Mais especificamente delimitaremos nosso registro ao ciberativismo de blogueiros
com EM, e em como isso reflete um movimento mais amplo e em rede, já
consolidado, no projeto Blogueiros da Saúde.
Perceber o percurso histórico de como isso se deu é a questão de confluência
de duas pesquisas de dissertação em andamento. Ambas trabalham com blogs de
pessoas com EM, todavia tem suas particularidades. A pesquisa “Esclerose Múltipla
em rede: a circulação de afetos em narrativas de testemunho”vem considerando os
testemunhos narrados por três blogueiros, sendo eles: Cynthia Macedo, Gustavo
San Martín e Paula Kfouri. Temos entendido que esses testemunhos de vida,
dispostos no ciberespaço, vem acionando ou agenciando culturalmente a memória
de uma doença e estimulando-nos a problematizar a relação entre a vida e o
Patrimônio Cultural. Seria possível pensarmos essa relação? Se sim, como se daria
tal relação? Que interesses poderiam ser ressaltados? Que demanda isso
atenderia? Essa e outras questões ainda estão sendo analisadas e vem alimentado
o corpus da pesquisa. Por sua vez, a segunda pesquisa intitulada “Valores
Patrimoniais nas Narrativas (Auto)biográficas constituídas nos lócus educativo do
ciberespaço” se propõe a refletir sobre as narrativas (auto)biográficas de dois
blogueiros, Bruna Rocha e Jaime, que tentam aprender a viver com a doença. Eles
passaram por uma ruptura na trajetória de suas vidas provocada pelo diagnóstico de
EM. A partir dai suas percepções de si são impactadas e passam a utilizar os blogs
como um espaço para dar vazão aos novos significados advindos da experiência
com a doença. Seus blogs se configuram como instrumento educativo e auto
formativo. O objetivo mais amplo é analisar como dois agentes sociais, através de
suas narrativas (auto)biográficas, constituídas nos fluxos do ciberespaço,
potencializam práticas educativas de auto formação evidenciando valores
patrimoniais.
Consideradas, pois, as direções específicas tomadas pelas duas pesquisas,
retomamos a questão que despertou o interesse de ambas e assim as intersecciona
neste artigo: como se deu o percurso histórico das mobilizações sociais e políticas
dos ciberativistas da saúde? Visando atender a esta questão problema, primeiro
apontaremos para os movimentos precursores do ciberativismo. Ou seja, a partir de
Malini e Antoun (2013) entendemos que no momento histórico em que a Internet,
criada pelos militares americanos e utilizada pelos acadêmicos das universidades
para a troca de dados no início da década e 1980, passa a ser utilizada por usuários
comuns abre-se então espaço para o ciberativismo, caracterizando assim uma linha
de fuga. Num segundo momento, apresentaremos o projeto Blogueiros da Saúde, e
a razão de seu surgimento e sinalizando-o como um desdobramento herdeiro dos
ciberativismos precursores da década de 1980.

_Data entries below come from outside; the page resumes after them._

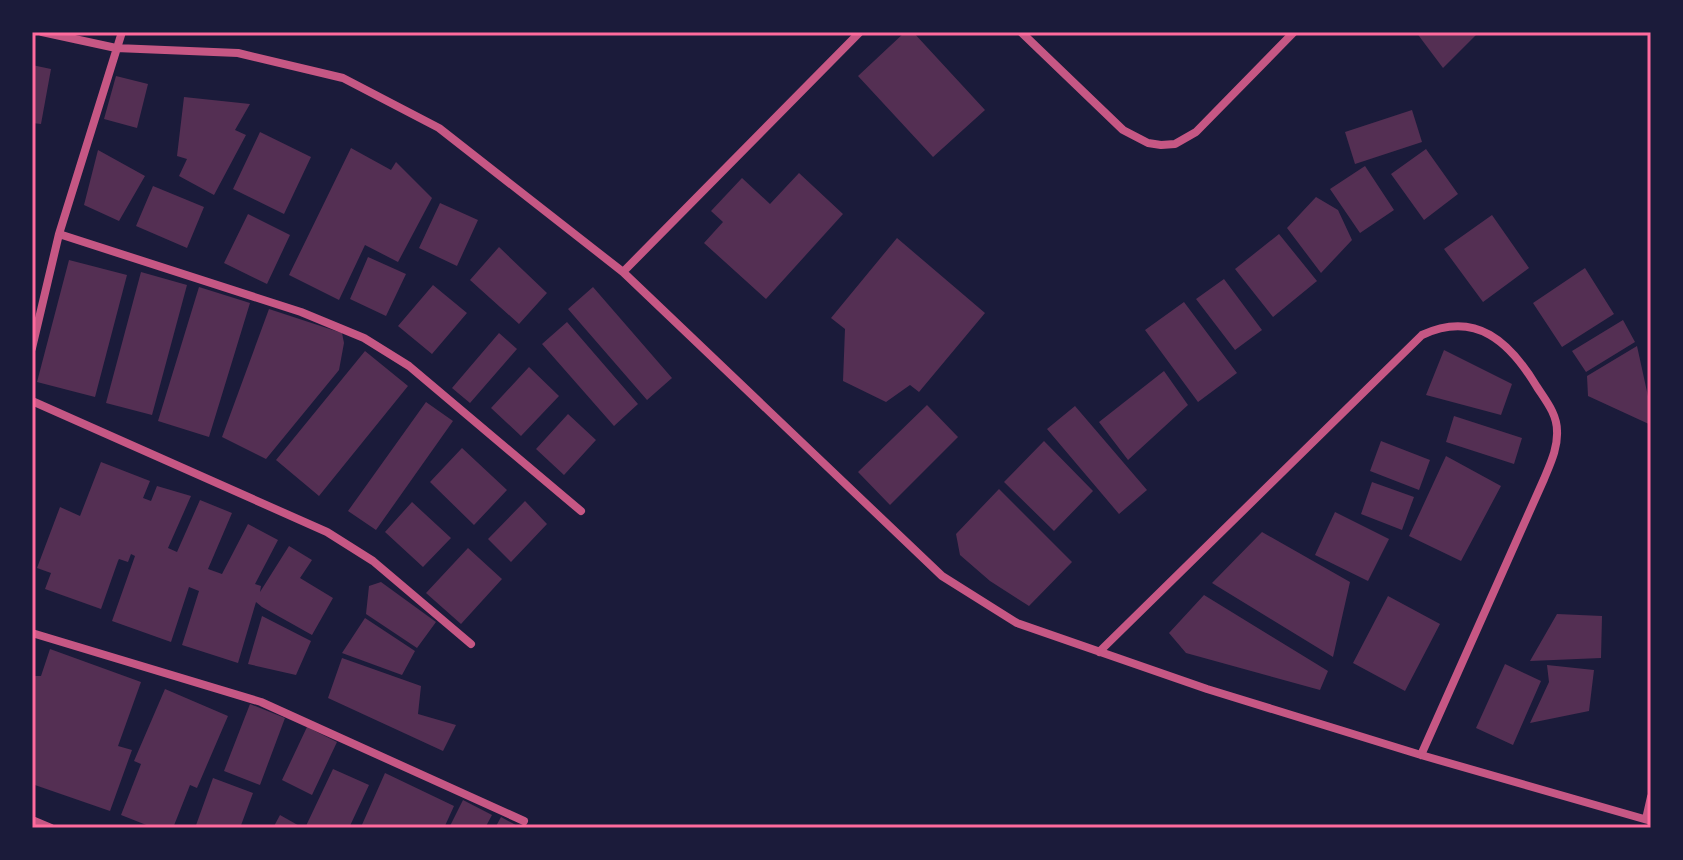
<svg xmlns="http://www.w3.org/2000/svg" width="1683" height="860" font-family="Signika,sans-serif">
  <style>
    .building { fill: #542f53 }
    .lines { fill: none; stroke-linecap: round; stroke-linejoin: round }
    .minor { stroke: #c65784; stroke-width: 8 }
    .neatline { fill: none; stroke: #ff6b9d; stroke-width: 3 }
  </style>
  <rect width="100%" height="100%" fill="#1b1b3a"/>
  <path class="building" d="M 905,32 L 913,32 L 985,110 L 933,157 L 858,76 Z
    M 1416,32 L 1479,32 L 1443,68 Z
    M 32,65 L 51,69 L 41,124 L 32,123 Z
    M 116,76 L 148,84 L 137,128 L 104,119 Z
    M 184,97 L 250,104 L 235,130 L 246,135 L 214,195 L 179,176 L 187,159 L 177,156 Z
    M 1412,110 L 1422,142 L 1355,164 L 1345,132 Z
    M 260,132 L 311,157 L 284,214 L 233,189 Z
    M 351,148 L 391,170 L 396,162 L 432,198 L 398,262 L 365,245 L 339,300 L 289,275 Z
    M 1426,149 L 1458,194 L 1424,220 L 1391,174 Z
    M 98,150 L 145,176 L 119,221 L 84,205 Z
    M 1365,166 L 1394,210 L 1360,233 L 1330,189 Z
    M 799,173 L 843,214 L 766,299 L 704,243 L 723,222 L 711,211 L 742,178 L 770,204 Z
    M 153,186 L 204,207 L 187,248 L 136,226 Z
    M 1316,197 L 1338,210 L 1352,240 L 1321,273 L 1287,228 Z
    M 440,203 L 478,220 L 457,266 L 419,248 Z
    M 248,214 L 290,235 L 267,284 L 224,263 Z
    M 1492,215 L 1529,268 L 1483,302 L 1444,249 Z
    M 1279,234 L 1317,281 L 1273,317 L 1235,269 Z
    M 897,238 L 985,313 L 919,392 L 910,385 L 886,402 L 843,381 L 845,329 L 831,318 Z
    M 499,247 L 547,293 L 519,324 L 470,280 Z
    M 368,257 L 406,274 L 386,316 L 350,299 Z
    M 69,260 L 127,275 L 95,397 L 37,382 Z
    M 1585,268 L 1614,314 L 1562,347 L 1533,303 Z
    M 141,272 L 187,285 L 152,415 L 106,403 Z
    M 1224,279 L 1262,330 L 1235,350 L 1196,299 Z
    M 433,285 L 467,313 L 432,354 L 398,326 Z
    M 199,287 L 250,303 L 209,437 L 158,421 Z
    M 593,287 L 672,378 L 647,400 L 568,309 Z
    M 1184,302 L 1237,373 L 1198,402 L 1145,330 Z
    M 269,309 L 342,333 L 344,343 L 339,370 L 266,459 L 222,437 Z
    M 1623,320 L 1635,342 L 1586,372 L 1572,351 Z
    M 567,322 L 638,404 L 614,426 L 542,344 Z
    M 499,333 L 517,349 L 470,403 L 452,388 Z
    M 1637,346 L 1651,410 L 1651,425 L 1588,396 L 1587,376 Z
    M 1444,350 L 1512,384 L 1501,415 L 1426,395 Z
    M 365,351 L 408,386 L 319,496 L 276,460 Z
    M 529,367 L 559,396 L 521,436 L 491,408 Z
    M 1164,371 L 1188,405 L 1128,460 L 1099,422 Z
    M 426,402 L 453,421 L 376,530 L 348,511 Z
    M 927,405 L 958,437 L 890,505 L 858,472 Z
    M 1075,406 L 1147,490 L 1119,514 L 1047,429 Z
    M 568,414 L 596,440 L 564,475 L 536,449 Z
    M 1454,416 L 1522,438 L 1514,464 L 1446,442 Z
    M 1044,441 L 1093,491 L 1054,531 L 1004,482 Z
    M 1381,441 L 1430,460 L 1419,490 L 1370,471 Z
    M 462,448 L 507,490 L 474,525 L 430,482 Z
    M 1446,456 L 1501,486 L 1461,561 L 1409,536 Z
    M 101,462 L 150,481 L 143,498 L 151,501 L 157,486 L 191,496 L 168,548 L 177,552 L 200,500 L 232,513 L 208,569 L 222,574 L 248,524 L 278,540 L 255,584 L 261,586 L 260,592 L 289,546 L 312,560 L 300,578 L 333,598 L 312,635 L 262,607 L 256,602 L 238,663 L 182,645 L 199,591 L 189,587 L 171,642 L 112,621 L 135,556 L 131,554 L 128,562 L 119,559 L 118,561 L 101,609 L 45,589 L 51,573 L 37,568 L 60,507 L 80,516 Z
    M 1372,482 L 1414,497 L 1402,530 L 1361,514 Z
    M 999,489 L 1072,562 L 1029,606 L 990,581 L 960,555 L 956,534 Z
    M 525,501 L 547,524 L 511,562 L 488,539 Z
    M 412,502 L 451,538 L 423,567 L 385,532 Z
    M 1335,512 L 1389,539 L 1368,581 L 1315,555 Z
    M 1262,532 L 1350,582 L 1333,657 L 1212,583 Z
    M 468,548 L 502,579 L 461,624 L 426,593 Z
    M 381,582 L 436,622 L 417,648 L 366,614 L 369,586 Z
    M 1204,595 L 1328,671 L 1320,690 L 1186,653 L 1169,633 Z
    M 1388,596 L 1440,624 L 1405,691 L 1353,663 Z
    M 1557,614 L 1602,616 L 1601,658 L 1530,661 Z
    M 262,616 L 311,641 L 296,675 L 248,664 Z
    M 365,618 L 415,651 L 402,675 L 342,653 Z
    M 50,649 L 141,682 L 118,746 L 132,750 L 110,811 L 32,784 L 32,676 L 41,676 Z
    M 342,658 L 421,686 L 418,714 L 456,725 L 443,751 L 328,698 Z
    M 1505,664 L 1541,681 L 1513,745 L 1476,728 Z
    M 1547,665 L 1594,670 L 1589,711 L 1530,723 L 1549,682 Z
    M 165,689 L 228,716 L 197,788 L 190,785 L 173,828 L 154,828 L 121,815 L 141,764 L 134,761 Z
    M 250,704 L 285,718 L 260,785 L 224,771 Z
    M 307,727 L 337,742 L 312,795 L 282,780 Z
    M 333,769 L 369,785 L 349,828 L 305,828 Z
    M 385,773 L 454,806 L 444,828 L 361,827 Z
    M 213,778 L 253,793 L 240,828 L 195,828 Z
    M 463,800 L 492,815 L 485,828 L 449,828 Z
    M 280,815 L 303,828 L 273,828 Z
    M 501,817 L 521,828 L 495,828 Z"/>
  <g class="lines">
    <path class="minor" d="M 42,32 L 116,48 L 238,53 L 343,78 L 439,128 L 623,272 L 942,576 L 1017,623 L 1207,689 L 1421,755 L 1651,821
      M 1021,32 L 1123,130 L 1148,143 L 1161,145 L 1175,144 L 1196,132 L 1294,32
      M 59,234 L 301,312 L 364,338 L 409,366 L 581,511
      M 623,272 L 860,32
      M 32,348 L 59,234 L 122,32
      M 32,401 L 327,532 L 373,561 L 471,644
      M 32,633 L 261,702 L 524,821
      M 1099,652 L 1422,335 C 1476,310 1510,342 1537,387 C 1546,401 1557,414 1557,431 C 1558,448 1550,464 1544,479 L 1421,755
      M 1646,819 L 1651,797
      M 32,820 L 51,828"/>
  </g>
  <rect width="1683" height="860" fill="none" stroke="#1b1b3a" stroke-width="68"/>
  <rect x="34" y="34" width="1615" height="792" class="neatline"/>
</svg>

Ciberativismo: movimentos precursores
A Internet nasce com o nome de “Protocolo Internet” no ano de 1984. Antes
disso os militares norte-americanos e acadêmicos das universidades faziam uso da
Arpanet como um meio para a troca de informações, ainda de uso muito restrito. Era
um lugar sem nenhum atrativo, apenas o resultado lógico matemático de cadeias
binárias, constituída para atender a objetivos militares, durante a Guerra Fria. Nesse
sentido pode-se dizer que era um dispositivo de monitoramente e controle (MALINI;
ANTOUN; 2013). Claramente era um conjunto de ferramentas que viabilizavam um
controle sistemático das informações. Contudo a partir da década de 1980 novos
usuários se apropriaram dessa rede abrindo-a para usos múltiplos, tornando-se um
meio de vida, de conversação e de militância. É o momento de expansão de
atividades dos “hackeadores da rede” (MALINI; ANTOUN; 2013). Nas palavras de
Pretto (2013, p.111):
A palavra hacker, contudo, surge no meio dos programadores de computador para designar aqueles que se dedicam com entusiasmo ao que fazem nesse campo. Steven Levy, em um interessante livro sobre a história da computação, afirma que os hackers trabalham de forma aficionada para ‘tomar as máquinas em suas mãos para melhorar as próprias máquinas e o mundo’. Foi o esforço coletivo e colaborativo dessa turma que possibilitou a
criação e a presença da internet em quase todo o planeta.
E ainda:
Quando se pensa em hacker, é comum que se pense num criminoso que age entre os zeros e uns da internet, roubando senhas e quantias em dinheiro. Entretanto, o estereótipo do vilão online não representa adequadamente os hackers. Para os vilões, foi inclusive criada a palavra cracker, para identificar esses criminosos cibernéticos, que não têm nada a ver com o jeito hacker a que aqui nos referimos. Portanto, a única forma de combater a marginalização do termo hacker é a população receber informações sobre o assunto e ser educada para não vê-los como terroristas virtuais, mas, sim, como um grupo de pessoas em busca da construção coletiva do conhecimento (PRETTO, 2017, p.36,37).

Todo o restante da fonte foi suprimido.